How Argument Schemes and Structures can be used for Effective International Law Moot Court Preparation
“How Argument Schemes and Structures can be used for Effective International Law Moot Court Preparation”
In international law moot courts, students are faced with the task of advocating a case in a field of law they are not familiar with and which works in ways different from domestic legal systems. Creating, drafting and training to argue about the best possible arguments in the limited time before the competition is a challenge in terms of preparation and coaching. Similar to beginner law students, international moot court participants must learn a special way of thinking and arguing about legal sources and legal rules. Understanding these central methodological patterns early in the preparation process is key for effective preparation and subsequent success in the competition.
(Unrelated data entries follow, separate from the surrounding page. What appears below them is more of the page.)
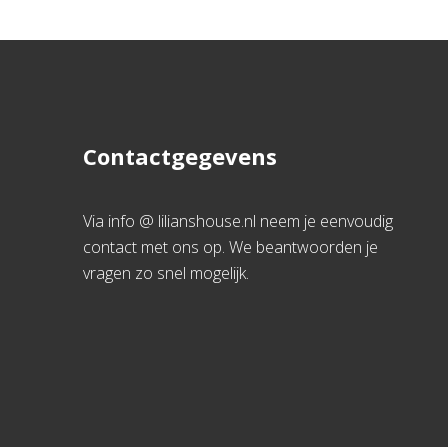
Contactgegevens
Via info @ lilianshouse.nl neem je eenvoudig
contact met ons op. We beantwoorden je
vragen zo snel mogelijk.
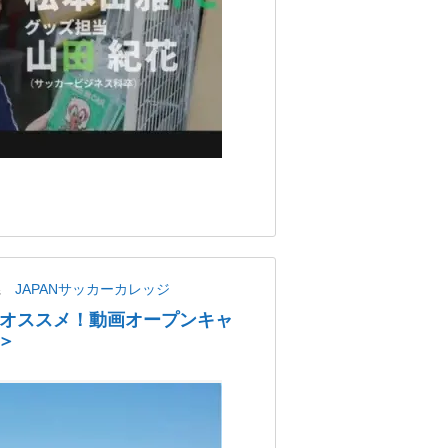
県
JAPANサッカーカレッジ
にオススメ！動画オープンキャ
＞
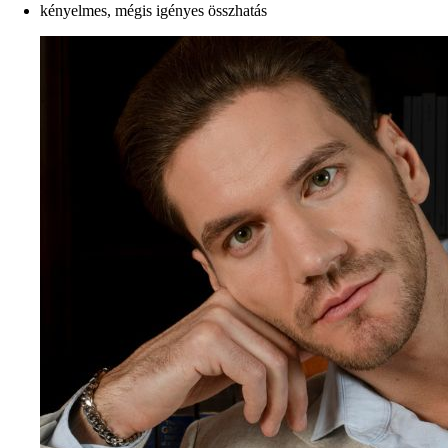
kényelmes, mégis igényes összhatás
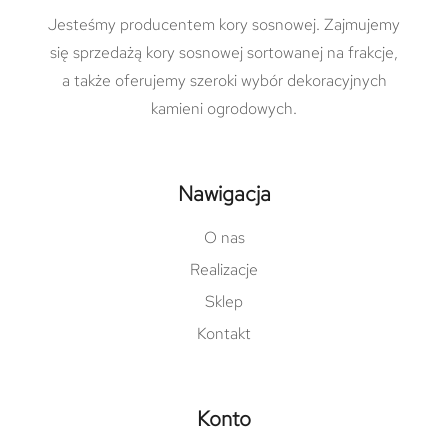
Jesteśmy producentem kory sosnowej. Zajmujemy
się sprzedażą kory sosnowej sortowanej na frakcje,
a także oferujemy szeroki wybór dekoracyjnych
kamieni ogrodowych.
Nawigacja
O nas
Realizacje
Sklep
Kontakt
Konto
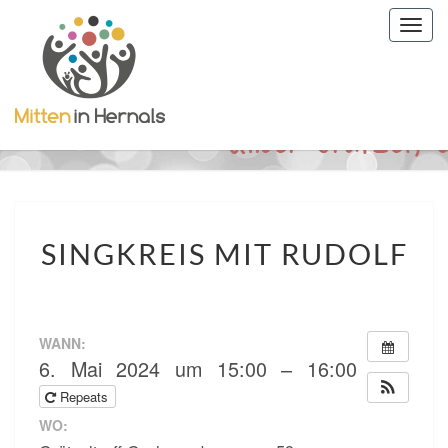
Togg
navig
SINGKREIS
SINGKREIS MIT RUDOLF
MIT
RUDOLF
WANN:
6. Mai 2024 um 15:00 – 16:00
Repeats
WO:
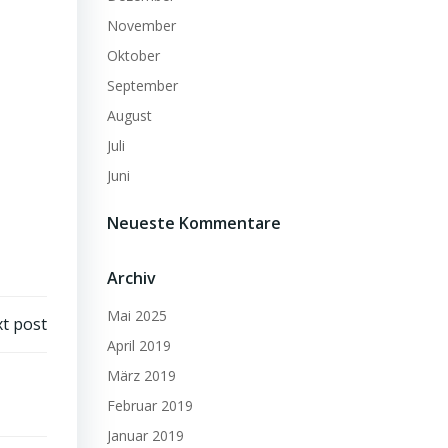
November
Oktober
September
August
Juli
Juni
Neueste Kommentare
Archiv
Mai 2025
t post
April 2019
März 2019
Februar 2019
Januar 2019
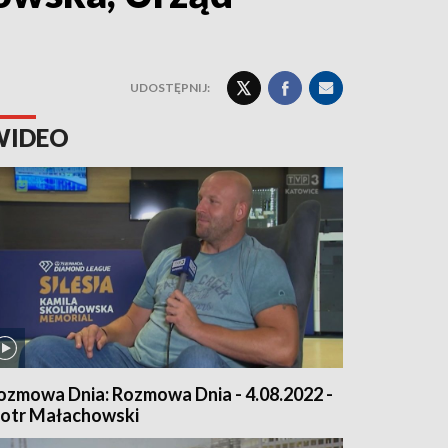
UDOSTĘPNIJ:
WIDEO
ozmowa Dnia: Rozmowa Dnia - 4.08.2022 -
iotr Małachowski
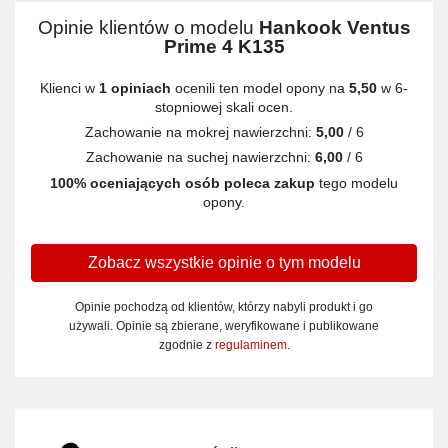
Opinie klientów o modelu
Hankook Ventus
Prime 4 K135
Klienci w
1 opiniach
ocenili ten model opony na
5,50
w 6-
stopniowej skali ocen.
Zachowanie na mokrej nawierzchni:
5,00
/ 6
Zachowanie na suchej nawierzchni:
6,00
/ 6
100% oceniających osób poleca zakup
tego modelu
opony.
Zobacz wszystkie opinie o tym modelu
Opinie pochodzą od klientów, którzy nabyli produkt i go
używali. Opinie są zbierane, weryfikowane i publikowane
zgodnie z
regulaminem
.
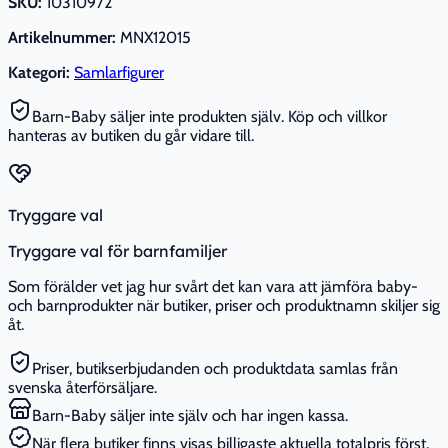
SKU:
10310972
Artikelnummer:
MNX12015
Kategori:
Samlarfigurer
Barn-Baby säljer inte produkten själv. Köp och villkor
hanteras av butiken du går vidare till.
Tryggare val
Tryggare val för barnfamiljer
Som förälder vet jag hur svårt det kan vara att jämföra baby-
och barnprodukter när butiker, priser och produktnamn skiljer sig
åt.
Priser, butikserbjudanden och produktdata samlas från
svenska återförsäljare.
Barn-Baby säljer inte själv och har ingen kassa.
När flera butiker finns visas billigaste aktuella totalpris först.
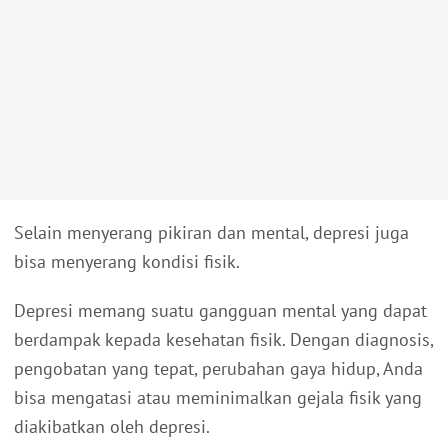
Selain menyerang pikiran dan mental, depresi juga
bisa menyerang kondisi fisik.
Depresi memang suatu gangguan mental yang dapat
berdampak kepada kesehatan fisik. Dengan diagnosis,
pengobatan yang tepat, perubahan gaya hidup, Anda
bisa mengatasi atau meminimalkan gejala fisik yang
diakibatkan oleh depresi.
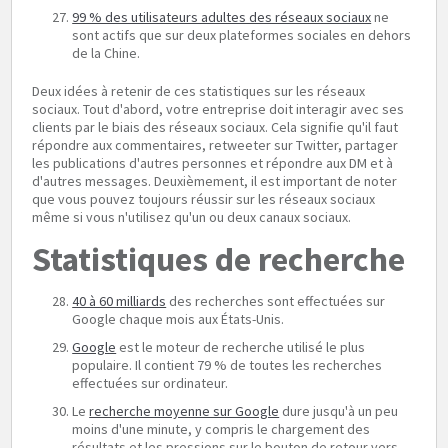
99 % des utilisateurs adultes des réseaux sociaux
ne
sont actifs que sur deux plateformes sociales en dehors
de la Chine.
Deux idées à retenir de ces statistiques sur les réseaux
sociaux. Tout d'abord, votre entreprise doit interagir avec ses
clients par le biais des réseaux sociaux. Cela signifie qu'il faut
répondre aux commentaires, retweeter sur Twitter, partager
les publications d'autres personnes et répondre aux DM et à
d'autres messages. Deuxièmement, il est important de noter
que vous pouvez toujours réussir sur les réseaux sociaux
même si vous n'utilisez qu'un ou deux canaux sociaux.
Statistiques de recherche
40 à 60 milliards
des recherches sont effectuées sur
Google chaque mois aux États-Unis.
Google
est le moteur de recherche utilisé le plus
populaire. Il contient 79 % de toutes les recherches
effectuées sur ordinateur.
Le
recherche moyenne sur Google
dure jusqu'à un peu
moins d'une minute, y compris le chargement des
résultats et les pressions sur le bouton de retour vers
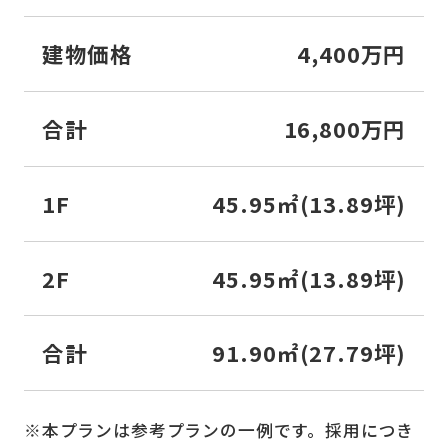
建物価格
4,400万円
合計
16,800万円
1F
45.95㎡(13.89坪)
2F
45.95㎡(13.89坪)
合計
91.90㎡(27.79坪)
※本プランは参考プランの一例です。採用につき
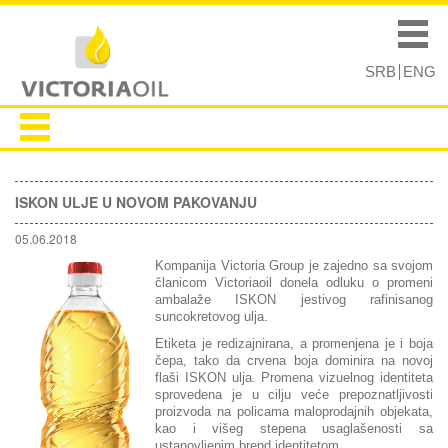
Skip to
Skip to
main
navigation
Main menu
content
SRB
ENG
ISKON ULJE U NOVOM PAKOVANJU
05.06.2018
Kompanija Victoria Group je zajedno sa svojom
članicom Victoriaoil donela odluku o promeni
ambalaže ISKON jestivog rafinisanog
suncokretovog ulja.
Etiketa je redizajnirana, a promenjena je i boja
čepa, tako da crvena boja dominira na novoj
flaši ISKON ulja. Promena vizuelnog identiteta
sprovedena je u cilju veće prepoznatljivosti
proizvoda na policama maloprodajnih objekata,
kao i višeg stepena usaglašenosti sa
ustanovljenim brend identitetom.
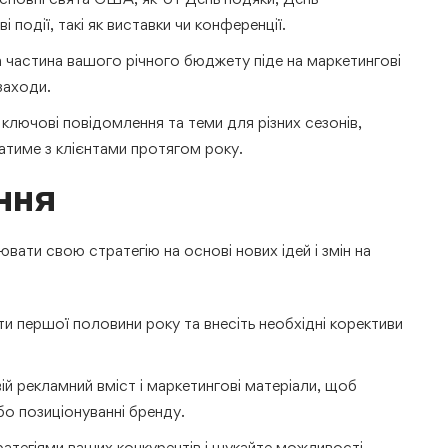
і події, такі як виставки чи конференції.
а частина вашого річного бюджету піде на маркетингові
заходи.
ключові повідомлення та теми для різних сезонів,
тиме з клієнтами протягом року.
ння
вати свою стратегію на основі нових ідей і змін на
и першої половини року та внесіть необхідні корективи
ій рекламний вміст і маркетингові матеріали, щоб
або позиціонуванні бренду.
атегіями ваших конкурентів і шукайте можливості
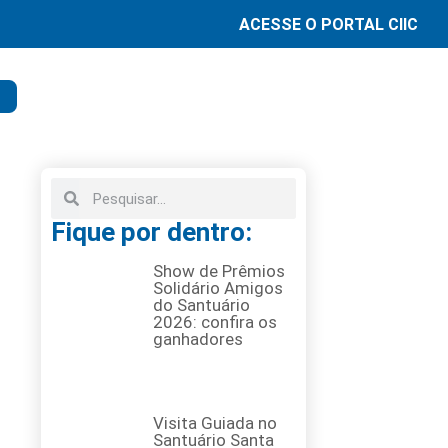
ACESSE O PORTAL CIIC
Fique por dentro:
Show de Prêmios
Solidário Amigos
do Santuário
2026: confira os
ganhadores
Visita Guiada no
Santuário Santa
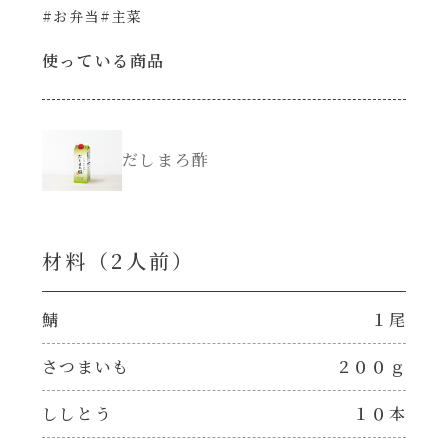
#お弁当
#主菜
創味のつゆ減塩
サラダ
使っている商品
京の和風だし
スープ
白だし
だしまろ酢
本気中華
カレーだし
肉ピクキノピク
材料（2⼈前）
そうめんつゆ
鍋
鯖
１尾
すき焼のたれ
グラタン/ドリア
さつまいも
２００ｇ
焼肉のたれ 初代
ししとう
１０本
シャンタン粉末（シャンタンチーズニングを
含む）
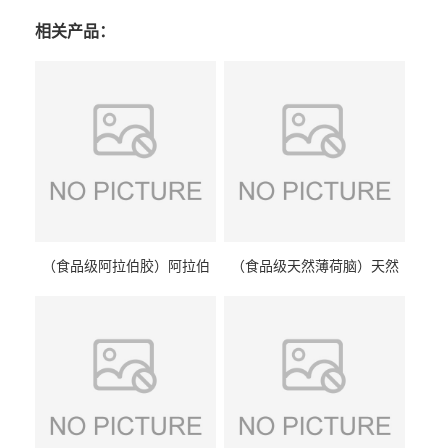
相关产品：
（食品级阿拉伯胶）阿拉伯
（食品级天然薄荷脑）天然
胶 阿拉伯胶
薄荷脑 天然薄荷脑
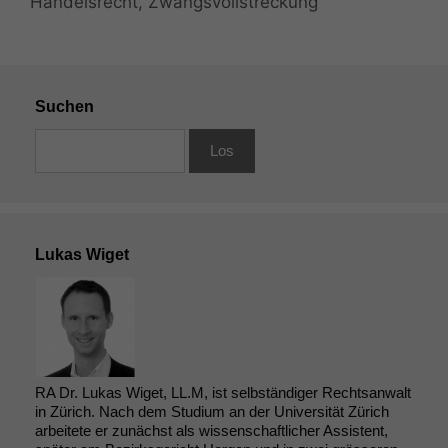
Handelsrecht
,
Zwangsvollstreckung
Suchen
Lukas Wiget
RA Dr. Lukas Wiget, LL.M, ist selbständiger Rechtsanwalt
in Zürich. Nach dem Studium an der Universität Zürich
arbeitete er zunächst als wissenschaftlicher Assistent,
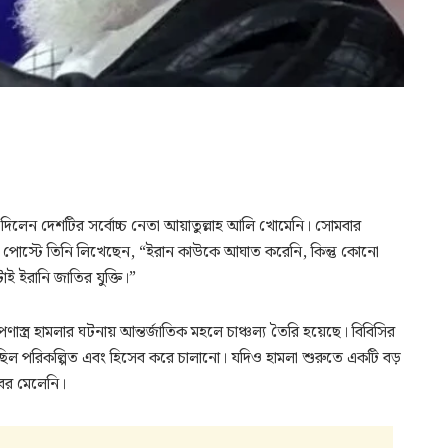
া দিলেন দেশটির সর্বোচ্চ নেতা আয়াতুল্লাহ আলি খোমেনি। সোমবার
 পোস্টে তিনি লিখেছেন, “ইরান কাউকে আঘাত করেনি, কিন্তু কোনো
াই ইরানি জাতির যুক্তি।”
েপণাস্ত্র হামলার ঘটনায় আন্তর্জাতিক মহলে চাঞ্চল্য তৈরি হয়েছে। বিবিসির
ামলা ছিল পরিকল্পিত এবং হিসেব করে চালানো। যদিও হামলা শুরুতে একটি বড়
বর মেলেনি।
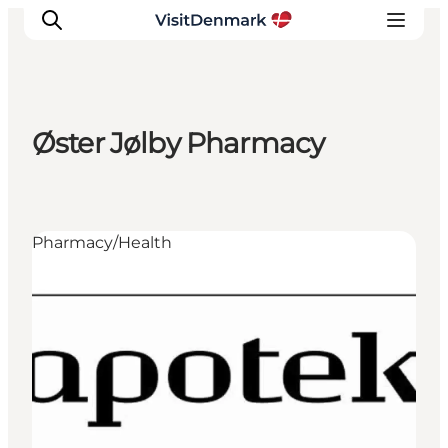
Øster Jølby Pharmacy
Ispirazioni
Dove andare
Cosa fare
Pharmacy/Health
Dove dormire
Pianifica il viaggio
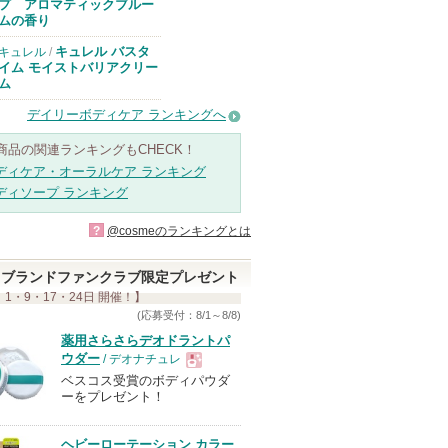
知らせがありま
プ アロマティックブルー
す
ムの香り
キュレル バスタ
キュレル
/
イム モイストバリアクリー
ム
デイリーボディケア ランキングへ
商品の関連ランキングもCHECK！
ディケア・オーラルケア ランキング
ディソープ ランキング
?
@cosmeのランキングとは
ブランドファンクラブ限定プレゼント
 1・9・17・24日 開催！】
(応募受付：8/1～8/8)
薬用さらさらデオドラントパ
ウダー
/ デオナチュレ
ベスコス受賞のボディパウダ
現
ーをプレゼント！
品
ヘビーローテーション カラー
The field of Artificial Intelligence and Law focuses on the formal description and computational modeling of legal reasoning in order to facilitate tasks in legal education, research and practice. Two concepts have emerged which lend themselves to supporting moot court preparation. First, diagrammatical models of argumentation not only allow for visual arrangement of legal arguments but also help discover inconsistencies and ambiguities in an argument. Second, argument schemes (i.e. abstract types/categories of arguments) enhance a student’s ability to refine her argument, anticipate counterarguments and effectively challenge an opponent’s submission.
This talk will present typical argumentation patterns in public international law moot courts and use two exemplary case scenarios to illustrate how argument schemes and diagrams can be used to guide and enhance the student’s preparation. Attendance by students participating in any moot court competitions (international or domestic) is strongly encouraged.